▶ **TO-DO ITEM**
Restate word for word the lines of the entries below, starting with the line that holds "professionnels." and ending with the line that holds "việc đa năng.", and no others.

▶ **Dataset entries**
---------------
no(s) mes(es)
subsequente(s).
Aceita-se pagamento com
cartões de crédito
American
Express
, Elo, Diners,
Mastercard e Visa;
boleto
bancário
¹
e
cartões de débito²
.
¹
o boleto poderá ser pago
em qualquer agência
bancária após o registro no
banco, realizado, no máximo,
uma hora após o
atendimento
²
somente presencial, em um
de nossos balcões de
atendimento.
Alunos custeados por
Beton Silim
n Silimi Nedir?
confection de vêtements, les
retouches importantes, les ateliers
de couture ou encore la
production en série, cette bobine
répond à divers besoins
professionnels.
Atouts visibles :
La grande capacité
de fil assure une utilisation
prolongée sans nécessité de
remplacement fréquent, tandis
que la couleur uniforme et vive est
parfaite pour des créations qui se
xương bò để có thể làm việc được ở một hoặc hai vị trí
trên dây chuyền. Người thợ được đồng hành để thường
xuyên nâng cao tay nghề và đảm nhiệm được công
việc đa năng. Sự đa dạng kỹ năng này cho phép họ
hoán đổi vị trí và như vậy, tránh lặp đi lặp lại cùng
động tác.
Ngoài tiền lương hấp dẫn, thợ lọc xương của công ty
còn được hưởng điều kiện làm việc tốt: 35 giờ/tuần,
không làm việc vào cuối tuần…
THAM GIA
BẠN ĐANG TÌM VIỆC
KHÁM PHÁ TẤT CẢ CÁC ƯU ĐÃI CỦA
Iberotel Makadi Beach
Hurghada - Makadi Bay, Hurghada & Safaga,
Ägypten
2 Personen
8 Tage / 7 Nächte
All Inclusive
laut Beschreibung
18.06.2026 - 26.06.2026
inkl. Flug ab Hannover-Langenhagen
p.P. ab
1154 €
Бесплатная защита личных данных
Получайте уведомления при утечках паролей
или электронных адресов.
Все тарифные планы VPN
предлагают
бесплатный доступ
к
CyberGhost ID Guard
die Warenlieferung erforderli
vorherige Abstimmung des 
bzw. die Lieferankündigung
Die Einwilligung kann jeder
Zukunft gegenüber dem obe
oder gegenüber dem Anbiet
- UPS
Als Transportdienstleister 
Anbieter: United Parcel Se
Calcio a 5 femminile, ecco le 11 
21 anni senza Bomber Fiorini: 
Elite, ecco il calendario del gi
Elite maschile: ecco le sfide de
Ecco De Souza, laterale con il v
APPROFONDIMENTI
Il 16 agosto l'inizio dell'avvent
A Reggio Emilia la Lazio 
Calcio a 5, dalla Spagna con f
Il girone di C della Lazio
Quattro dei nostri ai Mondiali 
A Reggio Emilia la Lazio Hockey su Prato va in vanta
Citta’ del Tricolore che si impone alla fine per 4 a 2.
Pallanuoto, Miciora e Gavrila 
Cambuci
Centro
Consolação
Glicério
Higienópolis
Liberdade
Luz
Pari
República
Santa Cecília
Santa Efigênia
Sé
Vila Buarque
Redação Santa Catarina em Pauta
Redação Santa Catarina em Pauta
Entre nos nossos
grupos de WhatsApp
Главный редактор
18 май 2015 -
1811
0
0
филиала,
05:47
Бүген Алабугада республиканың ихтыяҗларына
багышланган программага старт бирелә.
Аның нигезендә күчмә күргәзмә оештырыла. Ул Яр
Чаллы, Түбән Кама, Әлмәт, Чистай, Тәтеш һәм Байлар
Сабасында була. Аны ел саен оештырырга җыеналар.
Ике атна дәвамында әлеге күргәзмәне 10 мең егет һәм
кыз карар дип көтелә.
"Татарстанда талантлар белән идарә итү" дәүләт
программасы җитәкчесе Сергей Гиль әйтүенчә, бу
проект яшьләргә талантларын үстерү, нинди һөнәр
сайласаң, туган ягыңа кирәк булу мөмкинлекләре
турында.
---------------
▶ **WRITTEN ANSWER**
professionnels.
Atouts visibles :
La grande capacité
de fil assure une utilisation
prolongée sans nécessité de
remplacement fréquent, tandis
que la couleur uniforme et vive est
parfaite pour des créations qui se
xương bò để có thể làm việc được ở một hoặc hai vị trí
trên dây chuyền. Người thợ được đồng hành để thường
xuyên nâng cao tay nghề và đảm nhiệm được công
việc đa năng. Sự đa dạng kỹ năng này cho phép họ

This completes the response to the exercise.